Brief Fact Summary. The jury in a wrongful death action submitted a general verdict accompanied by interrogatories. The Plaintiffs, the Nollenberger family (Plaintiffs), alleged that the interrogatory answers were inconsistent with the general verdict and requested the court to either (i) submit additional interrogatories to the jury; or (ii) calculate the verdict on the answers given or (iii) grant a new trial.
Synopsis of Rule of Law. When special interrogatories are inconsistent with the general verdict, the special interrogatories control.
Where there is a view of the case that makes the jury's answers to special interrogatories consistent, they must be resolved that way.View Full Point of Law
Issue. Whether the findings of fact in the answers given by the jury to the special interrogatories were consistent with each other and whether one or more, if consistent with each other, were inconsistent with the general verdict fixing the total sum of damages to the Plaintiffs resulting from the death of the decedent.
Held. The jury’s findings of fact in the special interrogatories control over the general verdict. The Federal Rules of Civil Procedure (FRCP) Rule 49(b) does not grant power to the court to submit additional interrogatories after the jury has returned its verdict having answered the special interrogatories and at the same time the general verdict. The answers to the 11 special interrogatories were not harmonious and reconcilable with the general verdict of $114,655.00. That before entering a new trial, the Court must make calculations from the special interrogatories and enter a judgment from there. The Court calculated the damages at $171,702.00.
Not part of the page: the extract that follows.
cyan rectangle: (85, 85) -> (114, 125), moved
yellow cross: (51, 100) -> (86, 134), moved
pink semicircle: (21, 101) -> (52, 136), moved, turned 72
Discussion. There are multiple forms of verdicts in which the jury renders its decision. The first is the general verdict, which the majority of courts use. In this form of verdict, all a jury has to do is announce which party wins and if it is the plaintiff, the amount of recovery. There are two problems with this form. First, there is no way to tell how the jurors decided the specific issues. Second, there is no way to tell whether the jury actually focused on every major aspect of the case as per the judge’s instructions or whether they decided on sentiment or bias. The special verdict requires the jury to answer a series of questions regarding each facet of the case. Its proponents argue that special verdicts allow the court, litigants and public to see how the jury has made its decision. However, its dissenters assert that it undermines the fundamental nature of the jury decision. The third type, used in this case is the general verdict with answers to interrogatories. This form permits the jury to give a general verdict, but also requires it to provide answers to a series of questions that are usually less extensive than those used in the special verdict. The problem, as evidenced by this case, is when the general verdict differs from the special interrogatories.